Il fondatore di Clearview ha dichiarato che l’azienda ha a disposizione più di due miliardi di foto di volti tratte dal social media russo VKontakte. Verranno impiegate per setacciare le immagini dei soldati russi sul campo ed scovare eventuali corrispondenze. Ma anche per aiutare i profughi a ricongiungersi alle loro famiglie, dare un nome ai morti, identificare persone sospette ai posti di blocco.
Questo tipo di investigazioni può contribuire a modificare l’approccio del pubblico nei confronti di tecnologie che sono spesso viste comprensibilmente con sospetto, come il riconoscimento facciale. Nelle mani delle autorità, quest’ultimo può facilmente diventare uno strumento di repressione: ne sanno qualcosa gli appartenenti alla minoranza Uighur in Cina o i cittadini di Hong Kong che hanno manifestato negli anni scorsi. Nella stessa Russia ci sono timori che il massiccio ricorso al riconoscimento facciale, promosso da amministrazioni pubbliche ed enti statali, possa minare ulteriormente i diritti e la privacy dei cittadini.

[Voci di dati archiviate]
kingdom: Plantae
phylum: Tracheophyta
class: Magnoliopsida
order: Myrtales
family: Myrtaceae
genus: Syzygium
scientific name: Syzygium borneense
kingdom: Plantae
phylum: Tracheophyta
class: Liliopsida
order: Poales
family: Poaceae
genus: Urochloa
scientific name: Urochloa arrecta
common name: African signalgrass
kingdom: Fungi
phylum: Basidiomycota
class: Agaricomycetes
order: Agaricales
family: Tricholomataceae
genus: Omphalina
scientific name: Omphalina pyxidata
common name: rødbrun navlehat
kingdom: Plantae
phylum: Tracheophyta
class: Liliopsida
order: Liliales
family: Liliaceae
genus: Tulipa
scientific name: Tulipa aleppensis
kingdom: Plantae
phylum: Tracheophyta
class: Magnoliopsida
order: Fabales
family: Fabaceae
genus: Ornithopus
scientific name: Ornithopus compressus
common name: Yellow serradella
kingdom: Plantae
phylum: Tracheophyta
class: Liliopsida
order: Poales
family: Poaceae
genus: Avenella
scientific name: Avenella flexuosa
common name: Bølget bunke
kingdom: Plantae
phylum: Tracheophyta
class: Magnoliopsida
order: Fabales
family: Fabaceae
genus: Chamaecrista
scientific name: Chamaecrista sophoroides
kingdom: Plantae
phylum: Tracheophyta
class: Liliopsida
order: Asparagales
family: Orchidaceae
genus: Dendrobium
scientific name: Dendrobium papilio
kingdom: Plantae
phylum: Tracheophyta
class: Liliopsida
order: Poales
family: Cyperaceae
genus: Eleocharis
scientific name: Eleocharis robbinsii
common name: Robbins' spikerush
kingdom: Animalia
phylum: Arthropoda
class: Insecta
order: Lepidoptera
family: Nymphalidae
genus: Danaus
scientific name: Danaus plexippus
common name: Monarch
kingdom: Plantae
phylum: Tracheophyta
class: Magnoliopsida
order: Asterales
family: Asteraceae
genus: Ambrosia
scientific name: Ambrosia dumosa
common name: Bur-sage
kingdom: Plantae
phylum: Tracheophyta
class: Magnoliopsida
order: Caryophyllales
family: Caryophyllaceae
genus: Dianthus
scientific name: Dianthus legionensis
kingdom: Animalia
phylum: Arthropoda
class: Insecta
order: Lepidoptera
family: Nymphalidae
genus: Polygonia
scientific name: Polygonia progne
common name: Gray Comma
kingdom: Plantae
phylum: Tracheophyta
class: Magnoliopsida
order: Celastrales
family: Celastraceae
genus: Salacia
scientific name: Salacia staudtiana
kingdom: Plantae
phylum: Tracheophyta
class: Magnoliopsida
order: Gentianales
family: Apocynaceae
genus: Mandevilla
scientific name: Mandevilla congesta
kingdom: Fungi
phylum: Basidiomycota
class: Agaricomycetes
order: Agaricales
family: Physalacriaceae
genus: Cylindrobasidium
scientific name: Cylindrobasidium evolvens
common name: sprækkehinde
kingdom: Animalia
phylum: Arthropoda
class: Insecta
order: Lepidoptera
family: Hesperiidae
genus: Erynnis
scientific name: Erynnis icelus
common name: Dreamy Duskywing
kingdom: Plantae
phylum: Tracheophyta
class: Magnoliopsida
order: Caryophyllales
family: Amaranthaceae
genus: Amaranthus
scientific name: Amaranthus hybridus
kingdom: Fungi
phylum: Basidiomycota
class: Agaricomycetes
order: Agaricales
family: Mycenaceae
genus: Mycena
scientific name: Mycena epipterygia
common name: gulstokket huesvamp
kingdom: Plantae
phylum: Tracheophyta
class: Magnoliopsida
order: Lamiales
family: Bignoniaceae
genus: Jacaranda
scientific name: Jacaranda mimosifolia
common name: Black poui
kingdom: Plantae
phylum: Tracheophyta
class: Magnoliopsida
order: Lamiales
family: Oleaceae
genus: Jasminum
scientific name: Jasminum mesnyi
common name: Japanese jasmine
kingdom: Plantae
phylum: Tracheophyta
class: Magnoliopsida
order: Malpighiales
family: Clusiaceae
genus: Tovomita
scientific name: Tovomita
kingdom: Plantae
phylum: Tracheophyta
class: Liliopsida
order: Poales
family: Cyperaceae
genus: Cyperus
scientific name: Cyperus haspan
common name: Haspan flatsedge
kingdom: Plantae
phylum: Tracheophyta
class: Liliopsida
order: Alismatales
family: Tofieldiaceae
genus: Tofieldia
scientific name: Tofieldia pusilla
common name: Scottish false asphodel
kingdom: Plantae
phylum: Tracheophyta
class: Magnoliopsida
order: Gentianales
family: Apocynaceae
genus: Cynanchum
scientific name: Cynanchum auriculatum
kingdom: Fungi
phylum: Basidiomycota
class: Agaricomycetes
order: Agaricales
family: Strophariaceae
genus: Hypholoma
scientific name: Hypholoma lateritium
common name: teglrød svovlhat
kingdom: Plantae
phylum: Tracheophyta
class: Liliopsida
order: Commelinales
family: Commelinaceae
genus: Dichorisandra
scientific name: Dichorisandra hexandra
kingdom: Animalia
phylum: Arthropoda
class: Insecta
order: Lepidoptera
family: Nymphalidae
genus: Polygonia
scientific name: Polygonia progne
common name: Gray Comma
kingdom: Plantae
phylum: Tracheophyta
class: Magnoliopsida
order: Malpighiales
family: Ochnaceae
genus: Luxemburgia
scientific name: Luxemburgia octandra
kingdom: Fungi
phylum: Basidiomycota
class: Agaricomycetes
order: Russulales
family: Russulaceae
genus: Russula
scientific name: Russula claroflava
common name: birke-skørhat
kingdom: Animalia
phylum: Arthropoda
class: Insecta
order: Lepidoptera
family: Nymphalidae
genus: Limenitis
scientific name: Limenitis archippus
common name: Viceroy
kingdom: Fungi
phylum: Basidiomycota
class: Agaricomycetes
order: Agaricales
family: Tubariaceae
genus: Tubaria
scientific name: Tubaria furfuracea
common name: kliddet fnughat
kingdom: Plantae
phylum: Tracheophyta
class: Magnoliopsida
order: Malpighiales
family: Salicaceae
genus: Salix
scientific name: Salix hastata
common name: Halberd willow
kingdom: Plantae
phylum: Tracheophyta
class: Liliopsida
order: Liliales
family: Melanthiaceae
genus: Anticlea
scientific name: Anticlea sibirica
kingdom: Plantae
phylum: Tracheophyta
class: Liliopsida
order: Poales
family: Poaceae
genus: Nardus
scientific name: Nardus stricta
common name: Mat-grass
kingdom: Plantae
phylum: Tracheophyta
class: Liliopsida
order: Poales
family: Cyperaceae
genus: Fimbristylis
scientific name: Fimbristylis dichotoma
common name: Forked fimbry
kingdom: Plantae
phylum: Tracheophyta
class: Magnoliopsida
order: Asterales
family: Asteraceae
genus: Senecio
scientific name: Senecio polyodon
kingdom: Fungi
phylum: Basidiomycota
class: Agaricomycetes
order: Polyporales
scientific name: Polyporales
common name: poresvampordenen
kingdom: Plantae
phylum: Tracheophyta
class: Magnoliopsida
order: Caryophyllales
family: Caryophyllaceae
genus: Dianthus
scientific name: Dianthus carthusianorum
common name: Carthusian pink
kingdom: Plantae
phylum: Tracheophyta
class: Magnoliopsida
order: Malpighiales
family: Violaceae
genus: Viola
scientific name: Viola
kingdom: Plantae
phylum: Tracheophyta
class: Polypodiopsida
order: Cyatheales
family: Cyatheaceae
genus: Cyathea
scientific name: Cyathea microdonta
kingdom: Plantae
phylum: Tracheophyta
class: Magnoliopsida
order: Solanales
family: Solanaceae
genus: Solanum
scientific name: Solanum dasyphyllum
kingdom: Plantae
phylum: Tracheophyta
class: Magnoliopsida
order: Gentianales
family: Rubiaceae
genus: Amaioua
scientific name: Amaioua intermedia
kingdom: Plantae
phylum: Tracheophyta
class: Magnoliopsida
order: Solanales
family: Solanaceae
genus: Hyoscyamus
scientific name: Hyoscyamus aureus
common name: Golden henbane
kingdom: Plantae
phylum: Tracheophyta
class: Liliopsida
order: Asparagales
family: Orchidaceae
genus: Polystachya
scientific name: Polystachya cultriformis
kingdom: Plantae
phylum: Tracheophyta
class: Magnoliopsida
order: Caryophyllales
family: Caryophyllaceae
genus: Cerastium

Compito A ->
Trascriva fedelmente il passo del brano sul riconoscimento facciale da "Il fondatore di" fino a "posti di blocco." compreso.
Compito B ->
Secondo il brano sul riconoscimento facciale, da quale social media sono tratte le foto di volti di cui dispone Clearview?
Compito C ->
Prosegua il brano sul riconoscimento facciale dal punto in cui termina.
Le righe non hanno alcun ruolo in questo esercizio.

Risposta A ->
Il fondatore di Clearview ha dichiarato che l’azienda ha a disposizione più di due miliardi di foto di volti tratte dal social media russo VKontakte. Verranno impiegate per setacciare le immagini dei soldati russi sul campo ed scovare eventuali corrispondenze. Ma anche per aiutare i profughi a ricongiungersi alle loro famiglie, dare un nome ai morti, identificare persone sospette ai posti di blocco.

Risposta B ->
Dal social media russo VKontakte.

Risposta C ->
La stessa tecnologia però può essere utilizzata, al contrario, per prevenire abusi, smentire le versioni ufficiali, e identificare potenziali autori di crimini, come gli esperti di Osint stanno provando a fare in Ucraina. O come qualche privato cittadino aveva provato a fare negli Stati Uniti, in seguito alla violenta repressione, da parte della polizia, delle proteste di Black Lives Matter.
Anche nel caso fossero stati commessi crimini, identificarne gli autori non equivale a consegnarli alla giustizia. La giornalista investigativa Manisha Ganguly, ad esempio, ha documentato crimini di guerra commessi da appartenenti all’esercito nazionale libico, grazie anche al fatto che alcuni di essi avevano postato su Twitter video di esecuzioni sommarie per galvanizzare i sostenitori.
Invece di preoccuparsene, i miliziani hanno continuato a vantarsi delle loro gesta, sicuri dell’impunità. Inoltre, paesi non certo di secondo piano come Israele, Russia, Cina, Stati Uniti, non riconoscono, sul piano legale o di fatto, l’autorità della Corte penale internazionale che indaga, fra le altre cose, sui crimini di guerra. Un altro aspetto a cui prestare attenzione è che, consci di essere monitorati, i soggetti delle investigazioni Osint potrebbero postare volutamente online informazioni false sui loro movimenti e sulle loro azioni, allo scopo di depistare.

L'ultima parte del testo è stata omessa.